Zombie Meditations

Are Sociologists More Employable Than a Pet Rock? A Case Study on Time Wise


A 2006 article from Tim Wise, What Kind of Card is Race? The Absurdity (and Consistency) of White Denial, lays out the well–known “anti–racist” author’s central thesis: white people are in a self–serving state of denial about the overwhelming extent to which rampant, systematic racism is still responsible for violently holding non–white members of society down—and therefore, by corollary, artificially propping them up—because it would threaten white peoples’ self–image to accept the self–abasing truth that their relative successes are largely the result of racism rather than any genuine hard work or achievement. A consistent underlying current of Wise’s rhetoric is that we can’t move forward on these problems so long as white people are too smug to admit that they are as severe as Wise tells us they are—and Wise apparently sees it as an important part of his mission to knock this self–confidence down a few pegs in order to pave the way for a more sombre accounting of the piteous state of affairs.
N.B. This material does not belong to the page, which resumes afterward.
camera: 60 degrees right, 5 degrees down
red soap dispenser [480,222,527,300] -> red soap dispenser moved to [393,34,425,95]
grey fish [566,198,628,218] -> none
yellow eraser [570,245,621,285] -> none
The article mentions a few different studies. But I’ve found it to be a significant rule of thumb that if I ever see a long list of studies plastered together to support a point, I’m probably going to find something surprising if I spend any significant amount of time digging into any particular one of them. I’ve only done that with one of the studies on this list, so that’s the one I want to talk about now. He writes: “That bringing up racism (even with copious documentation) is far from an effective ‘card’ to play in order to garner sympathy, is evidenced by the way in which few people even become aware of the studies confirming its existence. How many Americans do you figure have even heard, for example, (…) that persons with ‘white sounding names,’ according to a massive national study, are fifty percent more likely to be called back for a job interview than those with ‘black sounding names,’ even when all other credentials are the same?”
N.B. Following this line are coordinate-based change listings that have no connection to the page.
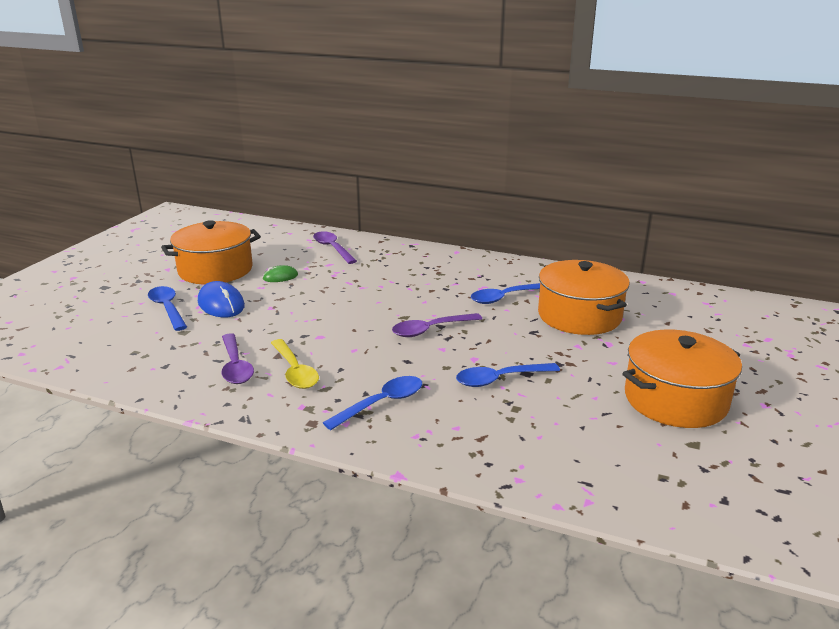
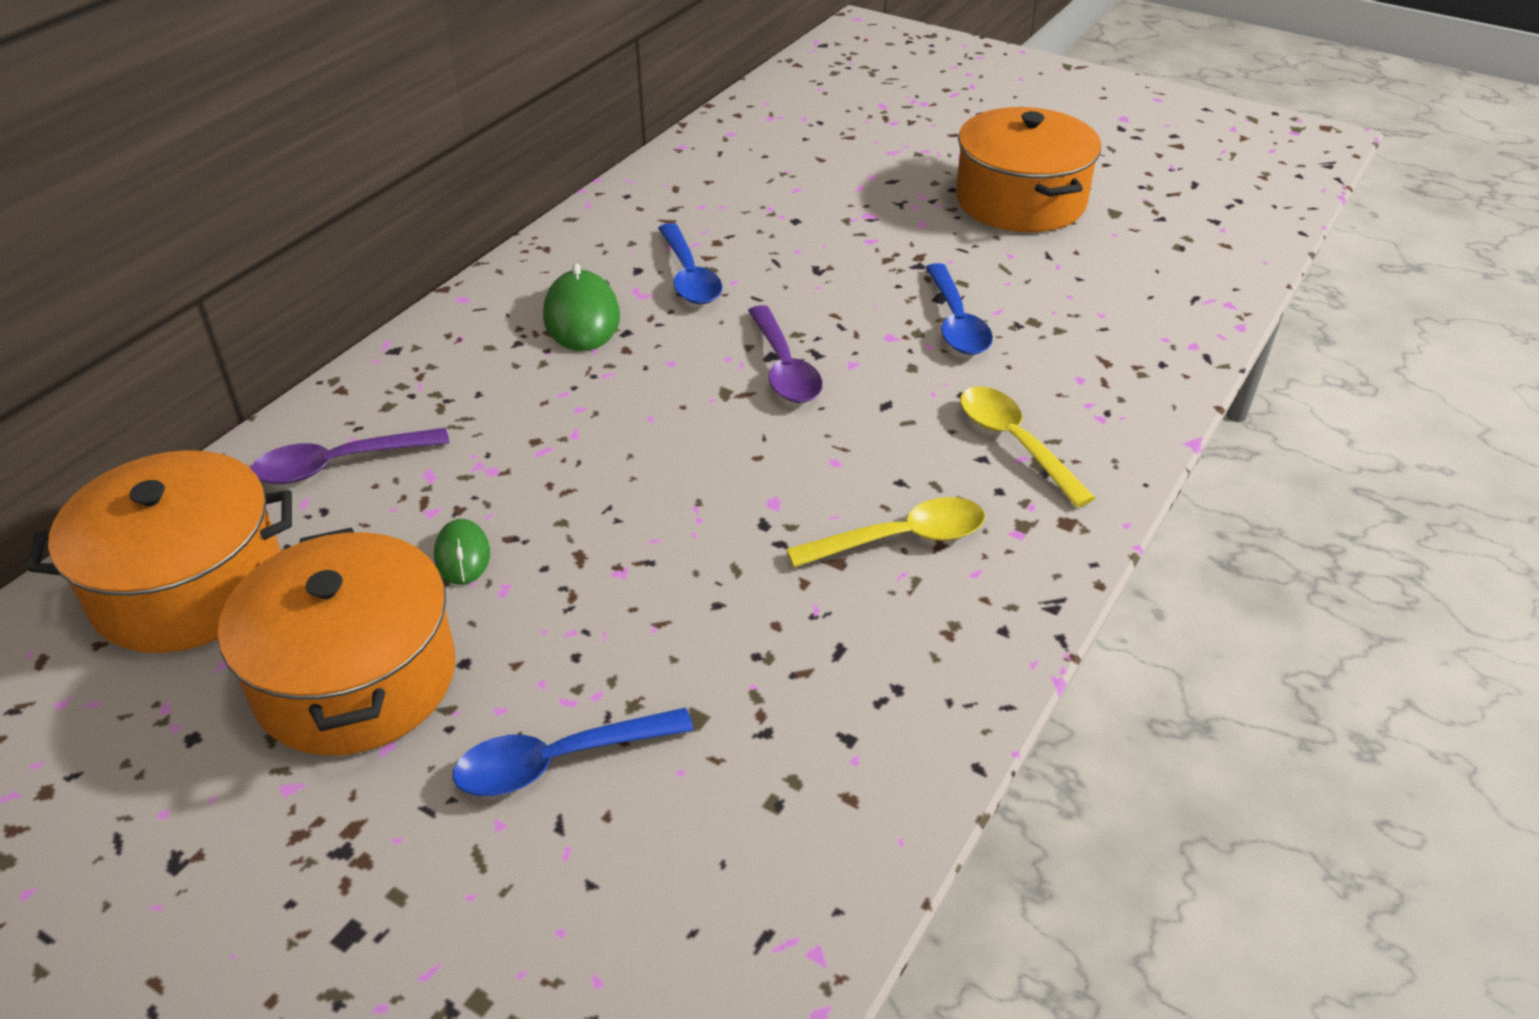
camera: 80 degrees left, 15 degrees up
blue mouse [198,281,245,317] -> none
purple spoon [222,333,254,384] -> none
blue spoon [323,376,422,430] -> yellow spoon [960,386,1096,507]
orange pot [538,260,630,335] -> orange pot moved to [28,450,292,653]
none -> green mouse [543,263,620,351]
The study he refers to is Marianne Bertrand and Sendhil Mullainathan’s 2004 “Are Emily and Greg More Employable Than Lakisha and Jamal? A Field Experiment in Labor Market Discrimination.” The importance of the study in shaping perceptions can’t be stressed enough: a search on the Web of Science database for the topic “race” in the area“sociology” and domain of “social sciences” shows that the rough average of number of citations for the top 100 studies is around 600. Are Emily and Greg More Employable than Lakisha and Jamal? has been cited a whopping 1,555.

What the study claimed to have found is staggering: Quoting the National Bureau of Economic Research’s summary, “In total, the authors responded to more than 1,300 employment ads in the sales, administrative support, clerical, and customer services job categories, sending out nearly 5,000 resumes. The ads covered a large spectrum of job quality, from cashier work at retail establishments and clerical work in a mailroom to office and sales management positions. The results indicate large racial differences in callback rates to a phone line with a voice mailbox attached and a message recorded by someone of the appropriate race and gender.” The study ‘indicates that a white name yields as many more callbacks as an additional eight years of experience.’” An article at Salon reporting on the study said that “[We] have a national religion… [and] it’s Denialism. … [R]acism and white privilege dominate American society. … This truth is everywhere. … You can see it in a 2004 MIT study showing that job–seekers with “white names receive 50 percent more callbacks for interviews” than job seekers with comparable résumés and African American–sounding names.”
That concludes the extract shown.